От снегов и крепкого московского морозца — в петербургскую студеную слякоть. От шумных и веселых сборищ, от талантливой мамонтовской бестолковщины — в размеренный консерваторский, вицмундирно-музыкальный, казенно-художественный быт. Словно и не было поездки. Однако не совсем так. После «Садко» тлеет в груди какой-то уголек. Вот бы летние романсы послушать в исполнении Забелы! Должно получиться. Хоть «Не ветер, вея с высоты» или «Редеет облаков летучая гряда»… Надо писать новую оперу, где раздолье было бы пению и оркестр не выходил бы на главное место. Есть еще одна искорка в памяти: Грозный. Работу, пожалуй, следует начать с давно, еще с 1877 году, написанного, но в оперу в ее окончательном виде невключенного пролога к «Псковитянке». А потом — «Царская невеста» того же Мея.
Вести из Москвы приходили пестрые. Сергей Иванович Танеев три раза кряду был на «Садко» и назвал его в письме к Николаю Андреевичу «чудным произведением», посетовав, однако, на возрастающие от раза к разу неурядицы в исполнении. Затем прилетела ошеломляющая новость: после очередного спектакля «Садко» Солодовниковский театр поздней ночью загорелся и сгорел.
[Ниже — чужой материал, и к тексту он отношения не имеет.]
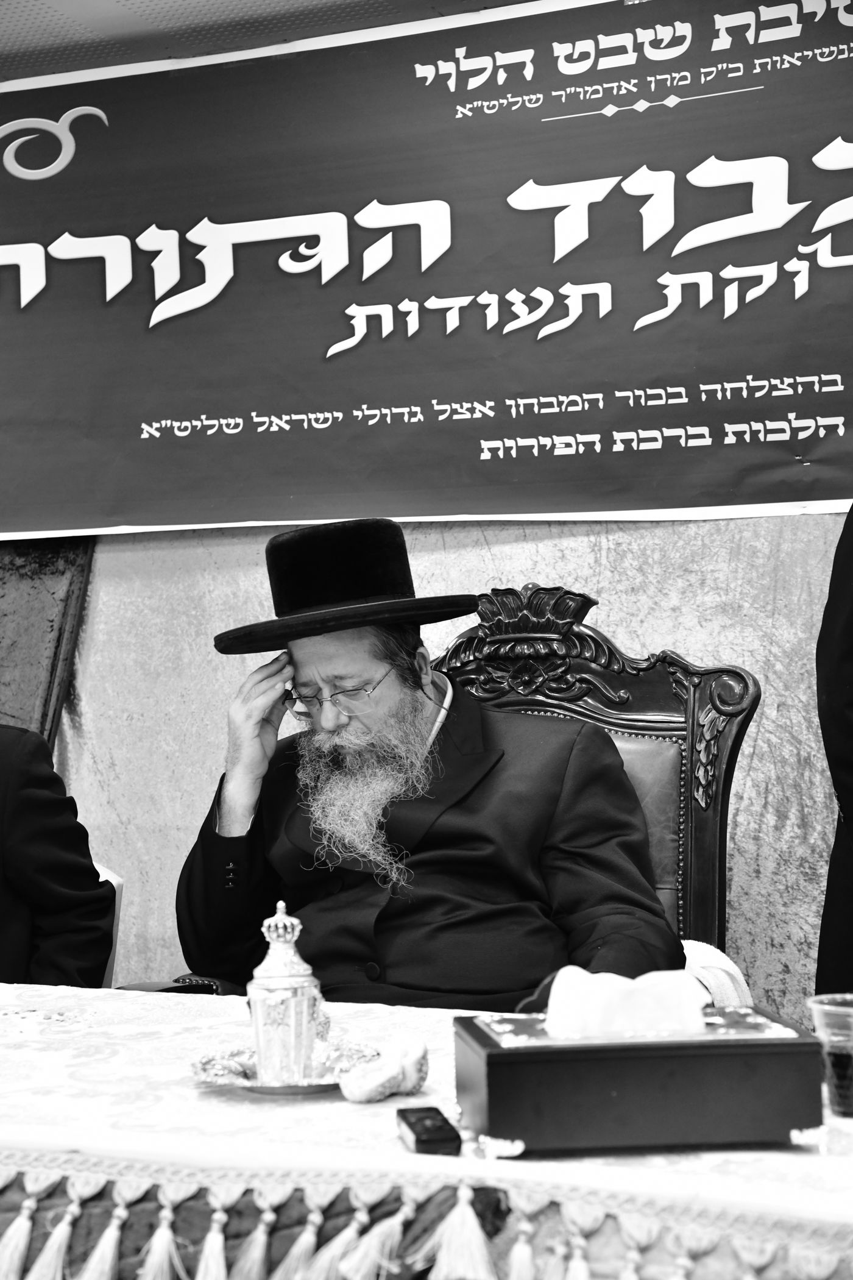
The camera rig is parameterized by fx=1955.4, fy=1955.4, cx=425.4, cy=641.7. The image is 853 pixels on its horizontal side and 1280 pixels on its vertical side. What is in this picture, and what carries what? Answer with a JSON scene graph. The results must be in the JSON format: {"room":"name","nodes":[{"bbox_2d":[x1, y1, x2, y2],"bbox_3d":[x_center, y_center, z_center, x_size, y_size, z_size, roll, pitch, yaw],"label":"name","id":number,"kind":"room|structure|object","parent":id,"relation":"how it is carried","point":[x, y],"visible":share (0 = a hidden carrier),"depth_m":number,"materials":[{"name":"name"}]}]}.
{"room":"event hall","nodes":[
{"label":"event hall","id":0,"kind":"room"},
{"bbox_2d":[0,0,521,79],"bbox_3d":[-0.724,-1.347,2.067,5.763,0.115,4.534,-2,-2,23],"label":"ceiling","id":1,"kind":"structure","parent":0,"point":[103,3],"depth_m":3.96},
{"bbox_2d":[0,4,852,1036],"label":"wall","id":2,"kind":"structure","parent":0,"point":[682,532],"depth_m":3.75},
{"bbox_2d":[0,538,93,758],"bbox_3d":[-1.142,0.022,4.402,0.900,2.214,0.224,-2,-2,23],"label":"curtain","id":3,"kind":"object","parent":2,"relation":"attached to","point":[46,684],"visible":0.42,"depth_m":4.39,"materials":[{"name":"fabric"}]},
{"bbox_2d":[0,0,852,541],"bbox_3d":[-0.033,-0.747,3.945,3.140,1.053,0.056,-2,-2,23],"label":"banner","id":4,"kind":"object","parent":2,"relation":"attached to","point":[829,497],"visible":1,"depth_m":3.89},
{"label":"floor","id":5,"kind":"structure","parent":0,"visible":0},
{"bbox_2d":[96,864,125,986],"bbox_3d":[-0.854,0.799,3.403,0.547,0.756,0.583,-2,-2,23],"label":"white chair","id":6,"kind":"object","parent":5,"relation":"on","point":[115,882],"visible":0.15,"depth_m":3.50,"materials":[{"name":"white"}]},
{"bbox_2d":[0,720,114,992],"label":"person","id":7,"kind":"object","parent":6,"relation":"on","point":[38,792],"visible":0.8,"depth_m":3.18},
{"bbox_2d":[0,979,852,1276],"bbox_3d":[-0.426,0.815,2.233,2.397,0.641,1.093,-2,-2,23],"label":"table","id":8,"kind":"object","parent":5,"relation":"on","point":[342,1103],"visible":0.67,"depth_m":1.79,"materials":[{"name":"white fabric"}]},
{"bbox_2d":[190,1038,382,1094],"bbox_3d":[-0.144,0.450,2.064,0.204,0.023,0.205,-2,-2,23],"label":"silver saucer","id":9,"kind":"object","parent":8,"relation":"on","point":[202,1076],"visible":0.6,"depth_m":2.06,"materials":[{"name":"silver metal"}]},
{"bbox_2d":[248,900,321,1087],"bbox_3d":[-0.150,0.370,2.072,0.082,0.188,0.082,-2,-2,23],"label":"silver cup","id":10,"kind":"object","parent":9,"relation":"on","point":[304,1000],"visible":0.99,"depth_m":2.04,"materials":[{"name":"silver metal"}]},
{"bbox_2d":[340,1034,429,1104],"bbox_3d":[-0.036,0.427,1.956,0.074,0.057,0.119,-2,-2,23],"label":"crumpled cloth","id":11,"kind":"object","parent":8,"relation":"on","point":[356,1098],"visible":0.99,"depth_m":1.93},
{"bbox_2d":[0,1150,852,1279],"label":"table skirt","id":12,"kind":"object","parent":8,"relation":"attached to","point":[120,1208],"visible":0.94,"depth_m":1.65,"materials":[{"name":"white fabric"}]},
{"bbox_2d":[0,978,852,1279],"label":"tablecloth","id":13,"kind":"object","parent":8,"relation":"on","point":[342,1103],"visible":0.54,"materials":[{"name":"white fabric"}]},
{"bbox_2d":[396,1105,460,1155],"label":"small book","id":14,"kind":"object","parent":8,"relation":"on","point":[429,1135],"visible":0.98,"depth_m":1.72,"materials":[{"name":"black"}]},
{"bbox_2d":[455,1006,825,1156],"bbox_3d":[0.196,0.393,1.804,0.313,0.112,0.181,-1,-1,-6],"label":"tissue box","id":15,"kind":"object","parent":8,"relation":"on","point":[496,1056],"visible":0.93,"depth_m":1.71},
{"bbox_2d":[544,964,708,1038],"bbox_3d":[0.193,0.345,1.873,0.139,0.063,0.094,-2,-2,23],"label":"tissue","id":16,"kind":"object","parent":15,"relation":"in","point":[618,980],"visible":0.92,"depth_m":1.84,"materials":[{"name":"white paper"}]},
{"bbox_2d":[807,992,852,1122],"bbox_3d":[0.412,0.398,1.854,0.089,0.107,0.086,-2,-2,23],"label":"plastic cup","id":17,"kind":"object","parent":8,"relation":"on","point":[832,1101],"visible":0.99,"depth_m":1.83,"materials":[{"name":"clear plastic"}]},
{"bbox_2d":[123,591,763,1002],"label":"armchair","id":18,"kind":"object","parent":5,"relation":"on","point":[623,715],"visible":0.25,"depth_m":3.26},
{"bbox_2d":[175,520,683,1006],"bbox_3d":[-0.011,0.352,3.112,0.692,1.041,0.808,-1,-2,-24],"label":"man","id":19,"kind":"object","parent":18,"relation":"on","point":[397,715],"visible":0.82,"depth_m":2.94},
{"bbox_2d":[680,938,753,1008],"bbox_3d":[0.365,0.550,2.944,0.273,0.187,0.285,-2,-2,23],"label":"white cloth","id":20,"kind":"object","parent":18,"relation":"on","point":[725,957],"visible":0.18,"depth_m":2.88,"materials":[{"name":"white fabric"}]},
{"bbox_2d":[814,505,852,989],"bbox_3d":[0.977,0.230,3.008,0.710,1.823,0.738,-1,-1,-18],"label":"person","id":21,"kind":"object","parent":5,"relation":"on","point":[846,820],"visible":0.72,"depth_m":3.05}
]}

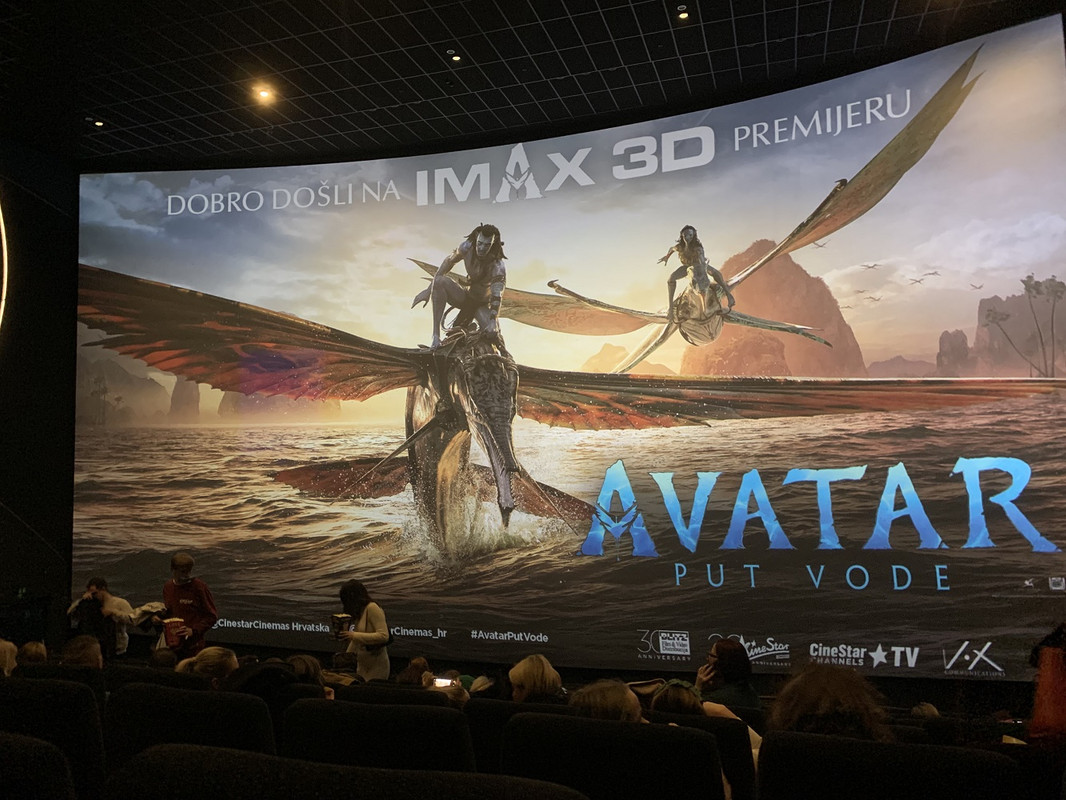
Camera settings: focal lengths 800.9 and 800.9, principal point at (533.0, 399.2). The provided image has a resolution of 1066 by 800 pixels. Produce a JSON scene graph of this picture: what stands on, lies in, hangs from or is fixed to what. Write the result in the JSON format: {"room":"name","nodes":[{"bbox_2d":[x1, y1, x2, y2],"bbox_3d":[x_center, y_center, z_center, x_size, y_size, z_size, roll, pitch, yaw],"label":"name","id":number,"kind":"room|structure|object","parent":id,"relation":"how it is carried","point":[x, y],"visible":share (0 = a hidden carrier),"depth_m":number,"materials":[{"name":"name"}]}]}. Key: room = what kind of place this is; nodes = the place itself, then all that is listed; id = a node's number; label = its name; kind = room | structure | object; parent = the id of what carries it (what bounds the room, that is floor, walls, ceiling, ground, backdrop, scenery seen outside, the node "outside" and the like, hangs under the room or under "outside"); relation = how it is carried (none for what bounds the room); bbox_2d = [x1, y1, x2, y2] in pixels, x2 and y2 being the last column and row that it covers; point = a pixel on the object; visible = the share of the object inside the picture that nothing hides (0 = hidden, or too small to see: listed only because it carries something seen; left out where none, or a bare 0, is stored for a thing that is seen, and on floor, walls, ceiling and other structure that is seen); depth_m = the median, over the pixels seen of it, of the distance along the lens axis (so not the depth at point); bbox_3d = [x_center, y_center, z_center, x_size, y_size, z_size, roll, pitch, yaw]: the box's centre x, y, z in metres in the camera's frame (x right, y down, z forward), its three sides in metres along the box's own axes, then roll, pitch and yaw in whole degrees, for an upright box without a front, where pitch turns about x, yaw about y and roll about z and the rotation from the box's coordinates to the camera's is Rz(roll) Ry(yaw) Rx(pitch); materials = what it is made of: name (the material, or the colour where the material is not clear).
{"room":"event hall","nodes":[
{"label":"event hall","id":0,"kind":"room"},
{"bbox_2d":[0,133,79,643],"bbox_3d":[-6.115,0.051,6.977,0.285,6.130,5.168,-3,-6,18],"label":"side wall","id":1,"kind":"structure","parent":0,"point":[16,585],"depth_m":8.69,"materials":[{"name":"black paint"}]},
{"bbox_2d":[0,200,8,332],"bbox_3d":[-5.772,-1.544,7.577,0.237,2.585,1.802,-3,-6,18],"label":"wall light","id":2,"kind":"object","parent":1,"relation":"attached to","point":[1,314],"visible":1,"depth_m":8.16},
{"bbox_2d":[283,654,332,696],"bbox_3d":[-1.147,1.461,3.951,0.355,0.378,0.339,-3,-6,18],"label":"person","id":3,"kind":"object","parent":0,"point":[296,662],"visible":0.27,"depth_m":3.92},
{"bbox_2d":[1,0,1053,167],"bbox_3d":[-1.405,-3.320,4.342,11.952,0.141,9.865,-3,-6,18],"label":"ceiling","id":4,"kind":"structure","parent":0,"point":[661,28],"depth_m":7.08,"materials":[{"name":"black"}]},
{"bbox_2d":[91,118,105,127],"bbox_3d":[-4.333,-2.759,7.988,0.141,0.055,0.144,-3,-6,18],"label":"ceiling light","id":5,"kind":"object","parent":4,"relation":"attached to","point":[98,124],"visible":0.96,"depth_m":7.96,"materials":[{"name":"white"}]},
{"bbox_2d":[254,85,274,102],"bbox_3d":[-2.515,-2.857,7.488,0.168,0.060,0.166,-3,-6,18],"label":"ceiling light","id":6,"kind":"object","parent":4,"relation":"attached to","point":[263,92],"visible":0.98,"depth_m":7.47,"materials":[{"name":"orange"}]},
{"bbox_2d":[448,50,461,62],"bbox_3d":[-0.677,-2.960,6.900,0.120,0.044,0.122,-3,-6,18],"label":"ceiling light","id":7,"kind":"object","parent":4,"relation":"in","point":[455,57],"visible":0.98,"depth_m":6.88,"materials":[{"name":"white"}]},
{"bbox_2d":[74,14,1063,676],"bbox_3d":[-0.528,-0.107,8.190,10.642,5.562,0.300,-3,-6,18],"label":"projection screen","id":8,"kind":"object","parent":4,"relation":"hanging from","point":[1000,521],"visible":0.97,"depth_m":7.52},
{"bbox_2d":[676,5,689,20],"bbox_3d":[1.173,-3.026,6.275,0.118,0.049,0.127,-3,-6,18],"label":"ceiling light","id":9,"kind":"object","parent":4,"relation":"attached to","point":[683,14],"visible":0.98,"depth_m":6.26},
{"bbox_2d":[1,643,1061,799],"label":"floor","id":10,"kind":"structure","parent":0,"point":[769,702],"depth_m":3.63,"materials":[{"name":"carpet"}]},
{"bbox_2d":[0,731,76,799],"bbox_3d":[-1.559,1.208,1.893,0.802,0.734,0.673,-3,-6,18],"label":"seat","id":11,"kind":"object","parent":10,"relation":"on","point":[20,745],"visible":1,"depth_m":1.94,"materials":[{"name":"fabric"}]},
{"bbox_2d":[0,673,105,797],"bbox_3d":[-1.846,1.380,2.793,0.749,0.799,0.647,-3,-6,18],"label":"theater seat","id":12,"kind":"object","parent":10,"relation":"on","point":[62,684],"visible":0.88,"depth_m":2.70,"materials":[{"name":"black fabric"}]},
{"bbox_2d":[0,638,17,677],"bbox_3d":[-2.697,1.352,3.924,0.341,0.329,0.329,-3,-6,18],"label":"person","id":13,"kind":"object","parent":12,"relation":"on","point":[7,659],"visible":0.62,"depth_m":3.94},
{"bbox_2d":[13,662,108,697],"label":"theater seat","id":14,"kind":"object","parent":10,"relation":"on","point":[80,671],"visible":0.28,"depth_m":3.92,"materials":[{"name":"black fabric"}]},
{"bbox_2d":[18,640,47,664],"bbox_3d":[-3.081,1.695,4.848,0.361,0.410,0.360,-6,-8,42],"label":"person","id":15,"kind":"object","parent":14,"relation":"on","point":[34,648],"visible":0.35,"depth_m":4.85},
{"bbox_2d":[61,635,103,668],"bbox_3d":[-2.607,1.608,4.616,0.371,0.452,0.385,4,-8,-41],"label":"person","id":16,"kind":"object","parent":14,"relation":"on","point":[84,650],"visible":0.42,"depth_m":4.57},
{"bbox_2d":[65,577,134,659],"bbox_3d":[-3.689,2.066,6.813,0.531,1.077,0.451,-1,-6,4],"label":"person","id":17,"kind":"object","parent":10,"relation":"on","point":[102,583],"visible":0.66,"depth_m":6.76},
{"bbox_2d":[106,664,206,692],"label":"theater seat","id":18,"kind":"object","parent":10,"relation":"on","point":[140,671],"visible":0.21,"depth_m":4.05,"materials":[{"name":"black fabric"}]},
{"bbox_2d":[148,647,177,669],"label":"person","id":19,"kind":"object","parent":18,"relation":"on","point":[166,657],"visible":0.26,"depth_m":5.00},
{"bbox_2d":[155,553,217,660],"bbox_3d":[-2.871,1.938,6.595,0.545,1.300,0.427,-3,-6,18],"label":"man","id":20,"kind":"object","parent":10,"relation":"on","point":[175,565],"visible":0.63,"depth_m":6.52},
{"bbox_2d":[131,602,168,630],"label":"jacket","id":21,"kind":"object","parent":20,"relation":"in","point":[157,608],"visible":0.68,"depth_m":6.64,"materials":[{"name":"fabric"}]},
{"bbox_2d":[162,617,188,649],"bbox_3d":[-2.805,1.831,6.282,0.188,0.214,0.151,1,-6,-15],"label":"popcorn bucket","id":22,"kind":"object","parent":20,"relation":"in","point":[177,626],"visible":0.97,"depth_m":6.22,"materials":[{"name":"red"}]},
{"bbox_2d":[102,680,276,770],"bbox_3d":[-1.191,1.453,2.888,0.725,0.799,0.664,-3,-6,18],"label":"theater seat","id":23,"kind":"object","parent":10,"relation":"on","point":[162,707],"visible":0.66,"depth_m":2.80,"materials":[{"name":"black fabric"}]},
{"bbox_2d":[176,647,239,682],"bbox_3d":[-1.604,1.466,4.029,0.370,0.415,0.353,-3,-6,18],"label":"person","id":24,"kind":"object","parent":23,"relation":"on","point":[217,650],"visible":0.39,"depth_m":3.97},
{"bbox_2d":[229,655,323,717],"bbox_3d":[-1.118,1.378,3.535,0.424,0.483,0.418,-3,-6,18],"label":"person","id":25,"kind":"object","parent":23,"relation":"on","point":[288,677],"visible":0.32,"depth_m":3.43},
{"bbox_2d":[104,741,590,799],"bbox_3d":[-0.382,1.195,1.658,1.073,0.803,0.743,-3,-6,18],"label":"theater seat","id":26,"kind":"object","parent":10,"relation":"on","point":[173,751],"visible":1,"depth_m":1.74,"materials":[{"name":"fabric"}]},
{"bbox_2d":[336,580,390,681],"bbox_3d":[-1.270,1.912,5.933,0.457,1.102,0.398,-3,-6,18],"label":"woman","id":27,"kind":"object","parent":10,"relation":"on","point":[376,619],"visible":0.62,"depth_m":5.83},
{"bbox_2d":[330,613,352,638],"bbox_3d":[-1.462,1.730,6.109,0.169,0.167,0.145,-3,-6,18],"label":"cup","id":28,"kind":"object","parent":27,"relation":"in","point":[338,619],"visible":0.96,"depth_m":6.06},
{"bbox_2d":[276,696,474,770],"bbox_3d":[-0.491,1.438,2.750,0.711,0.792,0.659,-3,-6,18],"label":"theater seat","id":29,"kind":"object","parent":10,"relation":"on","point":[329,709],"visible":0.7,"depth_m":2.62,"materials":[{"name":"black fabric"}]},
{"bbox_2d":[334,682,452,709],"bbox_3d":[-0.651,1.879,4.182,0.630,0.769,0.608,-3,-6,18],"label":"theater seat","id":30,"kind":"object","parent":10,"relation":"on","point":[367,693],"visible":0.25,"depth_m":4.00,"materials":[{"name":"black fabric"}]},
{"bbox_2d":[395,656,431,686],"bbox_3d":[-0.761,1.910,5.217,0.316,0.452,0.339,1,-6,-12],"label":"person","id":31,"kind":"object","parent":30,"relation":"on","point":[420,662],"visible":0.36,"depth_m":5.17},
{"bbox_2d":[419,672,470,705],"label":"person","id":32,"kind":"object","parent":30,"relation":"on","point":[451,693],"visible":0.2,"depth_m":4.14},
{"bbox_2d":[431,676,454,688],"bbox_3d":[-0.512,1.611,4.555,0.186,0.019,0.135,-3,-6,18],"label":"smartphone","id":33,"kind":"object","parent":32,"relation":"in","point":[440,682],"visible":0.73,"depth_m":4.55,"materials":[{"name":"white"}]},
{"bbox_2d":[467,696,574,774],"bbox_3d":[0.080,1.630,3.420,0.656,0.699,0.635,-3,-6,18],"label":"theater seat","id":34,"kind":"object","parent":10,"relation":"on","point":[486,707],"visible":0.29,"depth_m":3.36,"materials":[{"name":"black fabric"}]},
{"bbox_2d":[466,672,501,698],"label":"person","id":35,"kind":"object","parent":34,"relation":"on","point":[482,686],"visible":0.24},
{"bbox_2d":[508,654,564,703],"bbox_3d":[0.020,1.531,4.061,0.329,0.449,0.351,-1,-6,6],"label":"person","id":36,"kind":"object","parent":34,"relation":"on","point":[528,677],"visible":0.59,"depth_m":4.00},
{"bbox_2d":[498,713,727,799],"bbox_3d":[0.257,1.406,2.475,0.692,0.801,0.659,-3,-6,18],"label":"theater seat","id":37,"kind":"object","parent":10,"relation":"on","point":[661,731],"visible":0.97,"depth_m":2.40,"materials":[{"name":"black fabric"}]},
{"bbox_2d":[570,678,645,723],"bbox_3d":[0.297,1.289,2.990,0.398,0.479,0.423,-3,-6,18],"label":"person","id":38,"kind":"object","parent":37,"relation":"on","point":[630,702],"visible":0.37,"depth_m":2.94},
{"bbox_2d":[651,712,758,799],"bbox_3d":[0.521,1.617,3.160,0.689,0.752,0.604,-3,-6,18],"label":"theater seat","id":39,"kind":"object","parent":10,"relation":"on","point":[729,740],"visible":0.39,"depth_m":2.99,"materials":[{"name":"black fabric"}]},
{"bbox_2d":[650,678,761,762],"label":"person","id":40,"kind":"object","parent":39,"relation":"on","point":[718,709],"visible":0.2,"depth_m":3.44},
{"bbox_2d":[696,637,761,708],"bbox_3d":[1.119,1.711,4.608,0.378,0.649,0.416,0,-6,-9],"label":"person","id":41,"kind":"object","parent":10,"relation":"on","point":[718,648],"visible":0.64,"depth_m":4.55},
{"bbox_2d":[754,731,1022,799],"bbox_3d":[0.983,1.364,2.207,0.701,0.788,0.648,-3,-6,18],"label":"theater seat","id":42,"kind":"object","parent":10,"relation":"on","point":[791,756],"visible":0.99,"depth_m":2.19,"materials":[{"name":"black fabric"}]},
{"bbox_2d":[765,661,889,741],"bbox_3d":[0.993,1.190,2.666,0.461,0.595,0.470,-3,-6,18],"label":"person","id":43,"kind":"object","parent":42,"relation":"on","point":[793,711],"visible":0.49,"depth_m":2.59},
{"bbox_2d":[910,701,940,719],"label":"person","id":44,"kind":"object","parent":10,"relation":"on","point":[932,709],"visible":0.17,"depth_m":4.44},
{"bbox_2d":[1028,623,1065,738],"bbox_3d":[2.311,1.266,3.363,0.468,0.706,0.450,-3,-6,18],"label":"person","id":45,"kind":"object","parent":10,"relation":"on","point":[1049,655],"visible":0.85,"depth_m":3.35}
]}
Оперная труппа перешла в маленький и неудобный театр на Никитской. Здесь в конце месяца показали публике торопливо, наспех разученную «Майскую ночь» с поэтической Забелой — Панночкой и Шаляпиным — Головой.
В середине февраля, как раз когда что-то начало образовываться с прологом к «Псковитянке» — одноактной «Верой Шелогой», — на Загородный проспект сверх ожиданий явился самолично Савва Мамонтов. После неизбежных московских объятий и лобызаний Савва объявил, что послезавтра в Петербург приезжает его труппа, спектакли будут в консерваторском зале (разрешение получено, афиши заказаны), и хорошо бы открыть гастроли оперой «Садко» под управлением автора.
С двадцатого февраля в жизни Николая Андреевича началось нечто небывалое. «Садко» он, правда, не дирижировал, но за считанные часы репетиций подтянул и хор и оркестр, выровнял звучность, разучил трудные места, выправил оттенки, показал правильные темпы. Несмотря на то, что Шаляпин в первом спектакле не участвовал, успех был огромный. Музыкальный Петербург понял, чего он лишился по милости хозяев Мариинской сцены. Скоро оказалось, что «Садко» — настоящий гвоздь сезона. Ни одна из привезенных Мамонтовым опер не привлекала столько публики. Даже притягательная новинка — вагнеровский цикл с немецкими артистами, перед которыми гостеприимно распахнул двери императорский театр, — не могла ослабить успех «Садко».